Le ministre des Finances, Iron Murati, n'a pas connaissance de la liste des sanctions des États-Unis et de l'Union européenne. Ces commentaires qu'il a fait après la réunion du gouvernement, lorsqu'il a été interrogé sur les rapports que les États-Unis et l'UE envisagent deux [...]
Le ministre des Finances, Iron Murati, n'a pas connaissance de la liste des sanctions des États-Unis et de l'Union européenne.
Ces observations qu'il a faites après la réunion du gouvernement, lorsqu'il a été interrogé sur les informations selon lesquelles les États-Unis et l'UE envisagent deux phases de mesures à l'égard du Kosovo s'ils ne répondent pas à leurs demandes de suspension de la situation dans le nord, y compris des sanctions contre le Premier ministre Albin Kurti et le ministre de l'Intérieur Jelal Svechla.
Murati a confirmé que si les sanctions étaient déjà discutées, alors il serait discuté des sanctions qui devraient être imposées à la Serbie, comme les violations continues des accords l'ont dit.
Par ailleurs, il a ajouté que la légitimité devrait prévaloir dans tout le pays.
“Je ne suis pas au courant d'une telle liste et je ne peux pas répondre au problème, les points que nous devons tous accepter est que la légitimité prévaut dans tout le pays”

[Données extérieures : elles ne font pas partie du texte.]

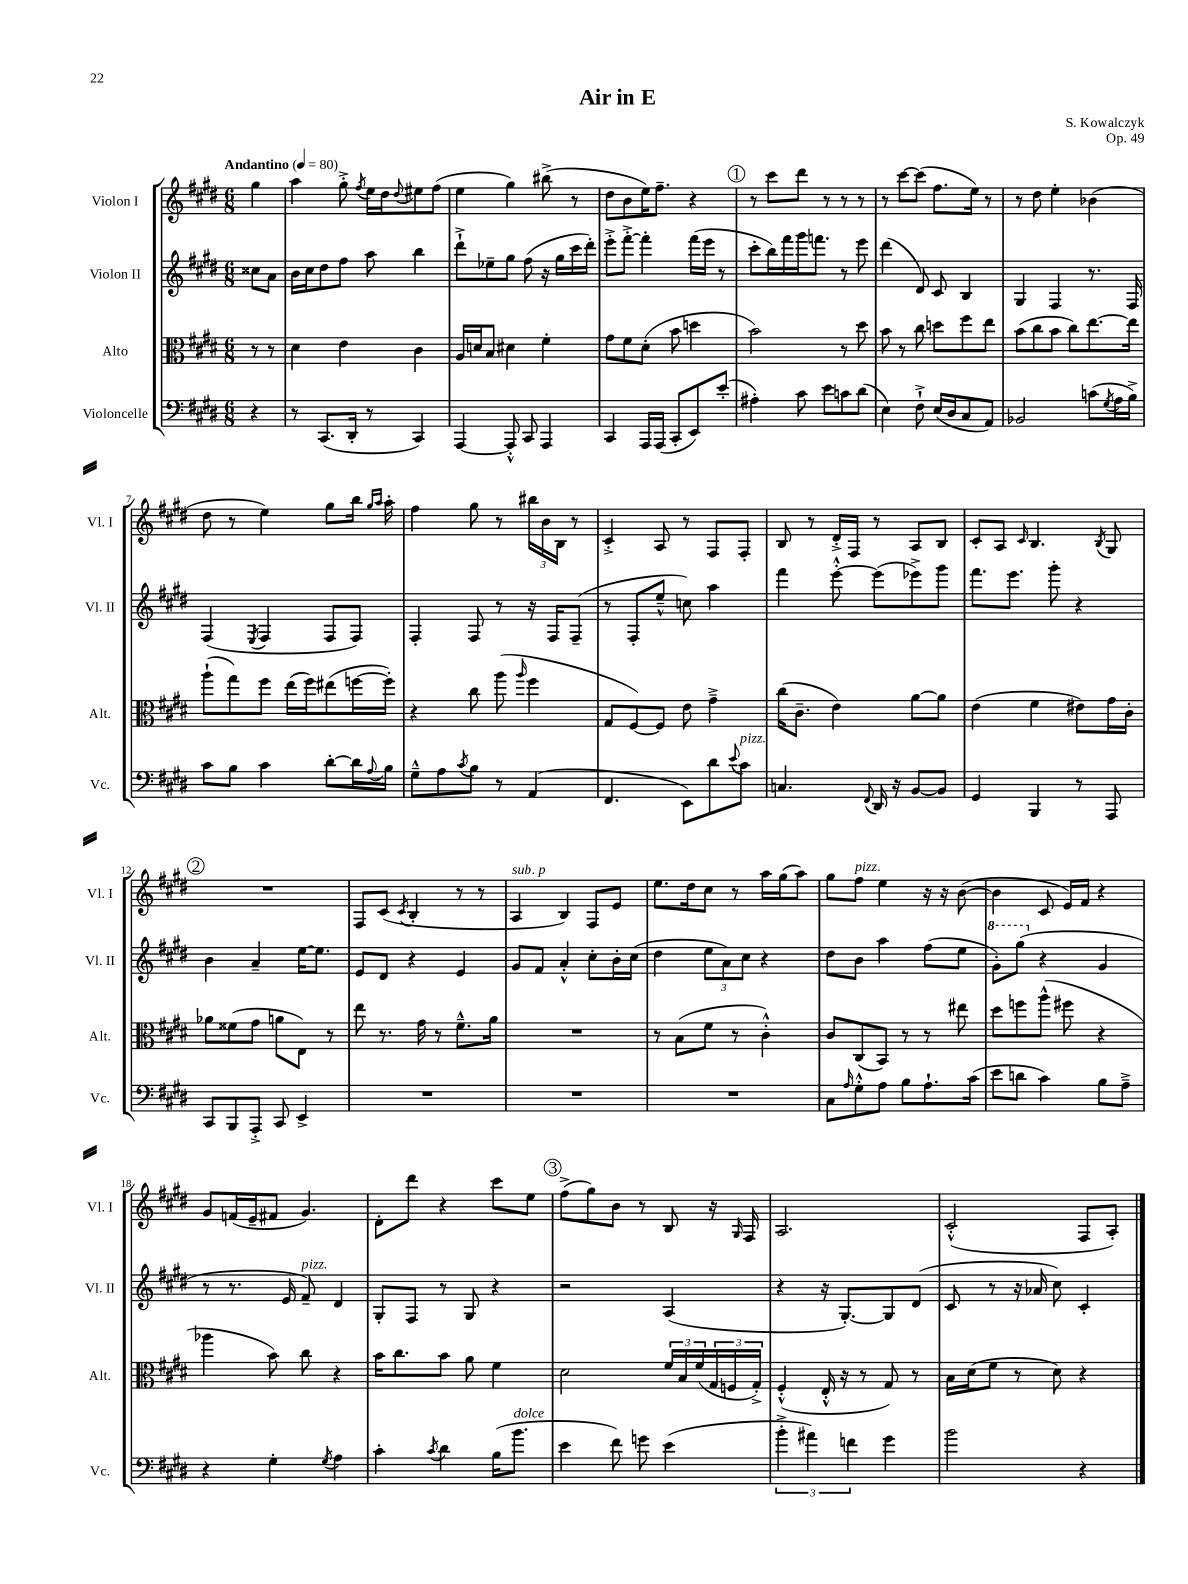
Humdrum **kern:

**kern	**kern	**kern	**kern
*staff4	*staff3	*staff2	*staff1
*clefF4	*clefC3	*clefG2	*clefG2
*k[f#c#g#d#]	*k[f#c#g#d#]	*k[f#c#g#d#]	*k[f#c#g#d#]
*M6/8	*M6/8	*M6/8	*M6/8
*MM80	*MM80	*MM80	*MM80
4r	8r	8cc##	4gg#
.	8r	8a	.
=	=	=	=
8r	4d#	16b	4aa
.	.	16cc#	.
(8.CC#	.	8dd#	.
.	4e	8ff#	8gg#'^
16DD#'	.	.	.
.	.	.	8qff#
8r	.	8aa	16ee
.	.	.	16dd#
.	.	.	8qqdd#
4CC#)	4c#	4bb	8ee#
.	.	.	(8ff#
=	=	=	=
[4AAA	16A	8ddd#`^	4ee
.	16d	.	.
.	8B	8ee-~	.
8AAA'^^]	4d#	8gg#	4gg#)
8CC#	.	(8ff#	.
4AAA	4f#'	16r	(8bb#^
.	.	16gg#	.
.	.	16ccc#	8r
.	.	16ddd#')	.
=	=	=	=
4CC#	8g#	8eee'^	8dd#
.	8f#	[8fff#'^	8b
16AAA	(8d#'	4fff#']	16ee)
(16AAA	.	.	8.ff#~
8CC#'	8b	.	.
8EE)	4dd	(16fff#	4r
.	.	16eee	.
(8e'	.	8r	.
=	=	=	=
4A#')	2b)	8ccc#'	8r
.	.	16bb)	8ccc#
.	.	16fff#	.
8c#	.	16ggg#	8ddd#
.	.	8.fff	.
8e	.	.	8r
8c	8r	8r	8r
(8d#	8dd#	8eee	8r
=	=	=	=
4E)	8b	(4ddd#	8r
.	8r	.	[8ccc#
8F#`^	8cc#	8d#)	(8ccc#]
(16E	8dd	8c#	8.ff#
16D#	.	.	.
8C#	8ff#	4B	.
.	.	.	16ee)
8AA)	8ee	.	8r
=	=	=	=
2BB-	(8b	4G#	8r
.	8cc#	.	8dd#
.	8b	4F#	4ee'
.	8cc#)	.	.
(8c	[8.ee	8.r	(4b-
8qG#	.	.	.
16A	.	.	.
16B^)	16ee]	16F#	.
=	=	=	=
8c#	(8aa`	(4F#	8dd#
8B	8gg#)	.	8r
.	.	8qE	.
4c#	8ff#	4F#	4ee)
.	(16ee	.	.
.	16ff#)	.	.
[8d#'	(8ee#	8F#	8gg#
16d#]	[16ff	8F#)	16bb
.	.	.	16qqgg#
8qqA	.	.	16qqaa
16B	16ff'])	.	16aa'
=	=	=	=
8G#~^^	4r	4F#'	4ff#
8A	.	.	.
8qc#	.	.	.
8B	8cc#	8F#	8gg#
8r	(8aa	8r	8r
.	16qqaa	.	.
(4AA	4ff#	16r	24bb#
.	.	.	24b
.	.	16F#	.
.	.	.	24B
.	.	(8F#~	8r
=	=	=	=
4.FF#	8G#	8r	4c#'^
.	[8F#)	8F#'	.
.	8F#]	8ee~^^	8A
8EE)	8e	8cc)	8r
8d#	4g#~^	4aa	8F#
8qqe	.	.	.
8c#	.	.	8F#'
=	=	=	=
4.C	(16cc#	4fff#	8B
.	8.c#~	.	.
.	.	.	8r
.	4e)	[8eee'^^	16d#'^
.	.	.	16F#
8qqFF#	.	.	.
16DD#	.	(8eee]	8r
16r	.	.	.
[8BB	[8a	8eee-^)	8A
8BB]	8a]	8ggg#	8B
=	=	=	=
4GG#	(4e	8.fff#	8c#'
.	.	.	8A
.	.	8.eee	.
.	.	.	16qqc#
4BBB	4f#	.	4.B
.	.	8ggg#'	.
8r	8e#)	4r	.
.	.	.	8qB
8AAA	16g#	.	8G#
.	16c#'	.	.
=	=	=	=
8CC#	8a-	4b	2.r
8BBB	(8f##	.	.
8AAA'^	8g#	4a~	.
8CC#	8a	.	.
4EE^	8E)	[16ee	.
.	.	8.ee]	.
.	8r	.	.
=	=	=	=
2.r	8ee	8e	8F#
.	8.r	8d#	(8c#
.	.	.	8qc#
.	.	4r	4B'
.	16g#	.	.
.	8r	.	.
.	8.f#~^^	4e	8r
.	.	.	8r
.	16a	.	.
=	=	=	=
2.r	2.r	8g#	4A
.	.	8f#	.
.	.	4a'^^	4B)
.	.	8cc#'	8F#
.	.	16b'	8e
.	.	(16cc#	.
=	=	=	=
2.r	8r	4dd#	8.ee
.	(8B	.	.
.	.	.	16dd#
.	8f#	12ee	8cc#
.	.	12a)	.
.	8r	.	8r
.	.	12cc#	.
.	4c#'^^)	4r	16aa
.	.	.	(16gg#
.	.	.	8aa)
=	=	=	=
8C#	8c#	8dd#	8gg#
16qqA	.	.	.
8G#'^^	(8C#	8b	8ff#
8A	8BB)	4aa	4ee
8B	8r	.	.
8.A`	8r	(8ff#	16r
.	.	.	16r
.	8ee#	8ee	([8b
(16c#	.	.	.
=	=	=	=
8e	8dd#	8gg#')	4b]
8d	8ff	(8ggg#	.
4c#)	(8aa^^	4r	8c#
.	8ff#	.	16e)
.	.	.	16f#
8B	4r	4g#	4r
8A~^	.	.	.
=	=	=	=
4r	4aa-	8r	8g#
.	.	8.r	(16f
.	.	.	16e~
4G#'	8b)	.	8f#
.	.	16e	.
.	8cc#	8f#~)	4.g#)
8qG#	.	.	.
4A	4r	4d#	.
=	=	=	=
4c#'	16b	8G#'	8d#'
.	8.cc#	.	.
.	.	8F#	8ddd#
8qc#	.	.	.
4d#	8b	8r	4r
.	8a	8G#	.
(16B	4f#	4r	8ccc#
8.b	.	.	.
.	.	.	8ee
=	=	=	=
4e	2d#	2r	(8ff#^
.	.	.	8gg#)
8f#)	.	.	8b
8g	.	.	8r
(4e	24f#	(4A	8B
.	24B	.	.
.	(24f#	.	.
.	24G#	.	16r
.	24F	.	.
.	.	.	16qqG#
.	.	.	16F#
.	24G#'^)	.	.
=	=	=	=
6b'^	(4F#'^^	4r	2.A
6a#)	.	.	.
.	16E'^^	16r	.
.	16r	[8.G#')	.
6f	.	.	.
.	8r	.	.
4g#	8G#)	8G#]	.
.	8r	(8d#	.
=	=	=	=
2b	16B	8c#	(2c#'^^
.	(16d#	.	.
.	8f#	8r	.
.	8r	16r	.
.	.	16a-	.
.	8d#)	8cc#)	.
4r	4r	4c#'	8F#
.	.	.	8A')
==	==	==	==
*-	*-	*-	*-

“S'il devait être discuté des sanctions possibles, on discuterait des sanctions qui devraient être imposées à l'État de Serbie parce qu'il a constamment violé les accords que nous avons convenus en tant que partie, à commencer par celui-ci, l'accord signé ou convenu à Ohrid, que la partie serbe a refusé de signer et les violations flagrantes qu'elle a commises, à commencer par le vote contre et les lobbies pour voter contre d'autres États, pour faire avancer l'adhésion au Conseil de l'Europe, alors considérez ce qu'il devrait nous craindre, ce qu'il devrait être, quelles sanctions imposer, ou la Constitution serbe pour mettre l'État<.
La première phase des sanctions prévoit le gel des fonds de l'UE, le processus de libéralisation des visas, le processus d'adhésion au Conseil de l'Europe, les fonds américains et d'autres projets occidentaux.
La deuxième phase prévoit que les alliés du Kosovo adopteront des approches passives de la campagne de reconnaissance de la Serbie, réorganiseront la présence militaire internationale et réduiront sérieusement le contingent américain et excluront le Kosovo de certaines organisations internationales.
Il a également été averti que Kurt et Svecla pourraient faire l'objet de sanctions. Les deux peuvent être déclarés <x0non-free avec le raisonnement qu'ils sont une menace pour la sécurité et la paix”.
Le document dit que la communauté transatlantique a un besoin vital de ne pas laisser un centre de crise derrière les lignes de contact avec la Russie... Avec le lancement du plan franco-allemand, il y avait la conviction que des problèmes surviendraient avec la partie serbe, à la fois une partie têtue et non constructive. ”
Il dit également que “personne ne s'attendait à ce que le gouvernement du Kosovo soit ce qui, par ses actions, favoriserait l'incertitude et favoriserait les crises et les conflits”.
Selon le texte, la communauté occidentale a perdu patience et exige une réponse claire du Gouvernement du Kosovo, qu'il s'agisse ou non d'un partenaire de la communauté transatlantique”.
Elle dit que le fait d'être un partenaire signifie l'accomplissement inconditionnel de toutes les obligations et que l'échec signifie l'effet”.
Le document a critiqué le gouvernement et l'opposition. “ont échoué à comprendre profondément la gravité de la situation et le danger réel pour le Kosovo”, dit-il, selon “Euronews Albanie”. Une position claire et déclarative a été requise pour l'opposition, que ce soit pour remplir les obligations du Kosovo dans le cadre du dialogue. Le fait que l'opposition ne le fasse pas favorise la méfiance et l'opportunisme”, a déclaré le document.
À la fin du texte, il est dit que “si le Kosovo ne s'acquitte pas de ses obligations, il risque son avenir”.
Un porte-parole de la Commission européenne a déclaré que “ne commente pas de telles fuites, et en particulier celles qui seraient des documents présumés d'un pays tiers concernant les actions présumées de l'UE”.